# THE TASK
Every entry below must be transcribed exactly, with no line missing.

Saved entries
------------------------

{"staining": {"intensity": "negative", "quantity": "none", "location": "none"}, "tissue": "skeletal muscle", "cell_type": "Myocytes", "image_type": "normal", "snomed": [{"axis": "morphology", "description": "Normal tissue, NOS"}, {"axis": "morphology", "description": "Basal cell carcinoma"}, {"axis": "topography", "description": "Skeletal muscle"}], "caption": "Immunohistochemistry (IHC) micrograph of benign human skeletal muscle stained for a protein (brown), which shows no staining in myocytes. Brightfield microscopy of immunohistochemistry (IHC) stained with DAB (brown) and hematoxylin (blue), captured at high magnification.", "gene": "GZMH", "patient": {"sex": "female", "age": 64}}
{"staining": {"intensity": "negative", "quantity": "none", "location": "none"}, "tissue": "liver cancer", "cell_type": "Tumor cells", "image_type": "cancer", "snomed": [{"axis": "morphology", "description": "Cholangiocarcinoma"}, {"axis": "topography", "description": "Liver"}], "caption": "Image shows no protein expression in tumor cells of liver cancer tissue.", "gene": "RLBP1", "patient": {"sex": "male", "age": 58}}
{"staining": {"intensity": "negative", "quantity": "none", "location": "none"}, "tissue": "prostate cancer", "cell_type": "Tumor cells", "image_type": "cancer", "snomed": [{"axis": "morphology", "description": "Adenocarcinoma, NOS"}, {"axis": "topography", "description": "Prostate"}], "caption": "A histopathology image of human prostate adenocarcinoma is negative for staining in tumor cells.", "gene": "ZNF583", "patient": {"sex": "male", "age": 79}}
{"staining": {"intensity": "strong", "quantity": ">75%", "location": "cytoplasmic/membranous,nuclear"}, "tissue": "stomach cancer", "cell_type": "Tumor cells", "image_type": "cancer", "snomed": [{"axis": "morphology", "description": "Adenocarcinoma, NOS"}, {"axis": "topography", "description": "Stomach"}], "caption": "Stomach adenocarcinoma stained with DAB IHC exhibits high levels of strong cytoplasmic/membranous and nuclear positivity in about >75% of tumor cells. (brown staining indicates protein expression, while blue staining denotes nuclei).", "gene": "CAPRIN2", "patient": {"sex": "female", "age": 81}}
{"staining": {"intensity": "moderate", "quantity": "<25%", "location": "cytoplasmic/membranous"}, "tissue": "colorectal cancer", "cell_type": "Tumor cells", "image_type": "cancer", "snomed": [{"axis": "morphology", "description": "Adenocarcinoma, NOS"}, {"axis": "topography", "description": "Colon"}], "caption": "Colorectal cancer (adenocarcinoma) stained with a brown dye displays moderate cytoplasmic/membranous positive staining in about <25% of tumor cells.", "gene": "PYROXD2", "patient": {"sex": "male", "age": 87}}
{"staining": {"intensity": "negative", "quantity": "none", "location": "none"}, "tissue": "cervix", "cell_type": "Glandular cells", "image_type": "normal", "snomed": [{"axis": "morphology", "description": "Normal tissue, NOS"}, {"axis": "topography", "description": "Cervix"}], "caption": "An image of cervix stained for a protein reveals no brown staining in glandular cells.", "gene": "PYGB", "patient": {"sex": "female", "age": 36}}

------------------------

# EXERCISE OUTPUT
{"staining": {"intensity": "negative", "quantity": "none", "location": "none"}, "tissue": "skeletal muscle", "cell_type": "Myocytes", "image_type": "normal", "snomed": [{"axis": "morphology", "description": "Normal tissue, NOS"}, {"axis": "morphology", "description": "Basal cell carcinoma"}, {"axis": "topography", "description": "Skeletal muscle"}], "caption": "Immunohistochemistry (IHC) micrograph of benign human skeletal muscle stained for a protein (brown), which shows no staining in myocytes. Brightfield microscopy of immunohistochemistry (IHC) stained with DAB (brown) and hematoxylin (blue), captured at high magnification.", "gene": "GZMH", "patient": {"sex": "female", "age": 64}}
{"staining": {"intensity": "negative", "quantity": "none", "location": "none"}, "tissue": "liver cancer", "cell_type": "Tumor cells", "image_type": "cancer", "snomed": [{"axis": "morphology", "description": "Cholangiocarcinoma"}, {"axis": "topography", "description": "Liver"}], "caption": "Image shows no protein expression in tumor cells of liver cancer tissue.", "gene": "RLBP1", "patient": {"sex": "male", "age": 58}}
{"staining": {"intensity": "negative", "quantity": "none", "location": "none"}, "tissue": "prostate cancer", "cell_type": "Tumor cells", "image_type": "cancer", "snomed": [{"axis": "morphology", "description": "Adenocarcinoma, NOS"}, {"axis": "topography", "description": "Prostate"}], "caption": "A histopathology image of human prostate adenocarcinoma is negative for staining in tumor cells.", "gene": "ZNF583", "patient": {"sex": "male", "age": 79}}
{"staining": {"intensity": "strong", "quantity": ">75%", "location": "cytoplasmic/membranous,nuclear"}, "tissue": "stomach cancer", "cell_type": "Tumor cells", "image_type": "cancer", "snomed": [{"axis": "morphology", "description": "Adenocarcinoma, NOS"}, {"axis": "topography", "description": "Stomach"}], "caption": "Stomach adenocarcinoma stained with DAB IHC exhibits high levels of strong cytoplasmic/membranous and nuclear positivity in about >75% of tumor cells. (brown staining indicates protein expression, while blue staining denotes nuclei).", "gene": "CAPRIN2", "patient": {"sex": "female", "age": 81}}
{"staining": {"intensity": "moderate", "quantity": "<25%", "location": "cytoplasmic/membranous"}, "tissue": "colorectal cancer", "cell_type": "Tumor cells", "image_type": "cancer", "snomed": [{"axis": "morphology", "description": "Adenocarcinoma, NOS"}, {"axis": "topography", "description": "Colon"}], "caption": "Colorectal cancer (adenocarcinoma) stained with a brown dye displays moderate cytoplasmic/membranous positive staining in about <25% of tumor cells.", "gene": "PYROXD2", "patient": {"sex": "male", "age": 87}}
{"staining": {"intensity": "negative", "quantity": "none", "location": "none"}, "tissue": "cervix", "cell_type": "Glandular cells", "image_type": "normal", "snomed": [{"axis": "morphology", "description": "Normal tissue, NOS"}, {"axis": "topography", "description": "Cervix"}], "caption": "An image of cervix stained for a protein reveals no brown staining in glandular cells.", "gene": "PYGB", "patient": {"sex": "female", "age": 36}}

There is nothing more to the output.